### DIRECTIVE A
According to the passage on The Seeds, what name did Sky Saxon go by before he became the band's vocalist?
### DIRECTIVE B
From the passage on The Seeds, output word for word the part that opens with the words containing "Norman’s movie gets" and closes with "tale, well told.".

### SUPPLIED PASSAGE
· · · ·

Inevitably, the focus is on Seeds vocalist “Sky Saxon” (aka Richard Marsh, a Mormon kid from Salt Lake City). Combined with the tinny keyboard riffing of Daryl Hooper (very similar to Ray Manzarek’s playing for The Doors), it was Saxon’s haunting voice and his longing, mystical/romantic sexuality that gave The Seeds their evocative sound. Iggy Pop remarks, of Saxon’s voice, “He couldn’t really sing, and neither can anybody else who’s any fuckin’ good.”

After the original Seeds breakup, Saxon took the franchise through several new lineups and reunions, changed his name to “Sunlight,” joined the Source Family religious commune, drifted in and out of touch with this particular plane of reality, was homeless for a time, and had a late renaissance in 2008 collaborating with Smashing Pumpkins before he passed on, at 71, in 2009.

Norman’s movie gets at the comic side of all this—there are times when it can’t help but feel like a real-life version of a Christopher Guest flick. But (also as with Guest’s films at their best) it gets at the poignant beauty in this story as well. It’s a quintessential rock n’ roll tale, and a quintessential California tale, well told.

· · · ·

Collected data

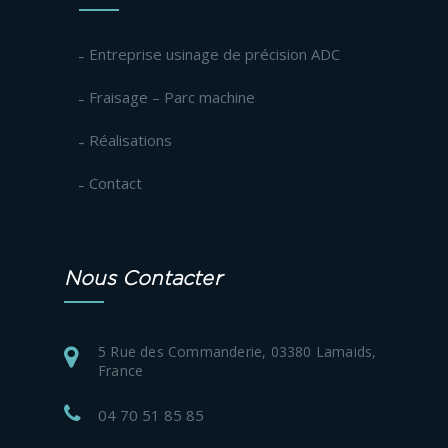
Entreprise usinage de précision ADC
Fraisage – Parc machine
Réalisations
Contact
Nous Contacter
5 Rue des Commanderie, 03380 Lamaids,
France
04 70 51 85 85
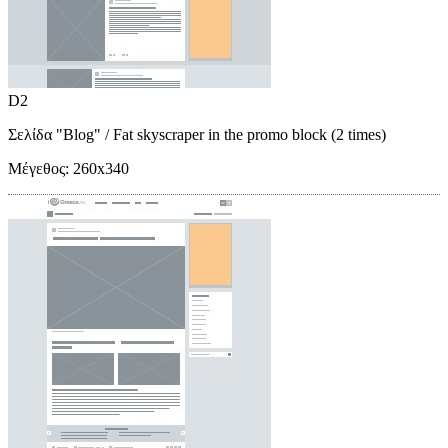
D2
Σελίδα "Blog"
/ Fat skyscraper in the promo block (2 times)
Μέγεθος:
260x340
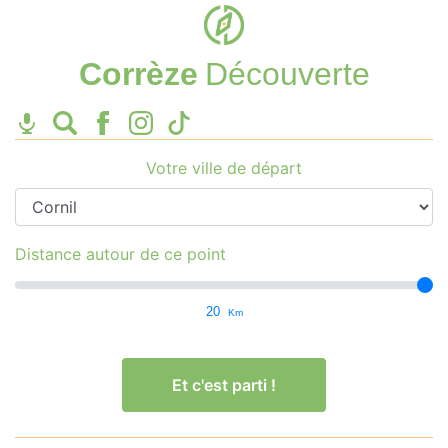
Corrèze
Découverte
Votre ville de départ
Distance autour de ce point
20
Km
Et c'est parti !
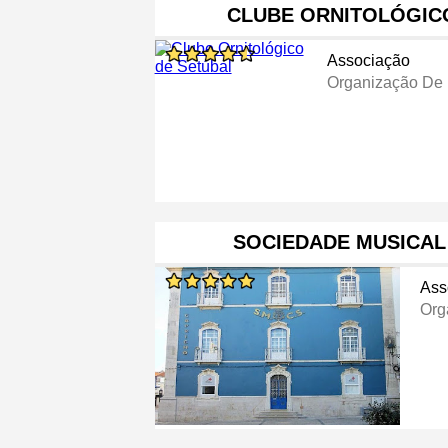
CLUBE ORNITOLÓGIC
Associação
Organização De 
SOCIEDADE MUSICAL
Ass
Org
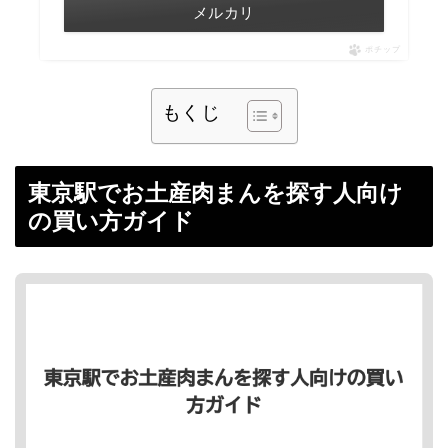
メルカリ
ポチップ
もくじ
東京駅でお土産肉まんを探す人向け
の買い方ガイド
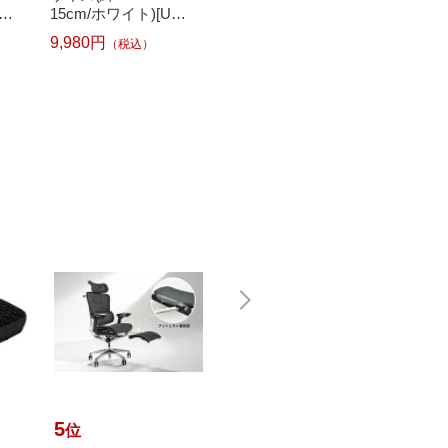
グリ
15cm/ホワイト)[UMK
10cm/ブルー)[M54192
10cm/
13SDWH]
1KDBL]
921KD
9,980円
9,980円
9,980
（税込）
（税込）
5
6
7
位
位
位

· · · ·

### PROBLEM SOLUTION A
Richard Marsh.

### PROBLEM SOLUTION B
Norman’s movie gets at the comic side of all this—there are times when it can’t help but feel like a real-life version of a Christopher Guest flick. But (also as with Guest’s films at their best) it gets at the poignant beauty in this story as well. It’s a quintessential rock n’ roll tale, and a quintessential California tale, well told.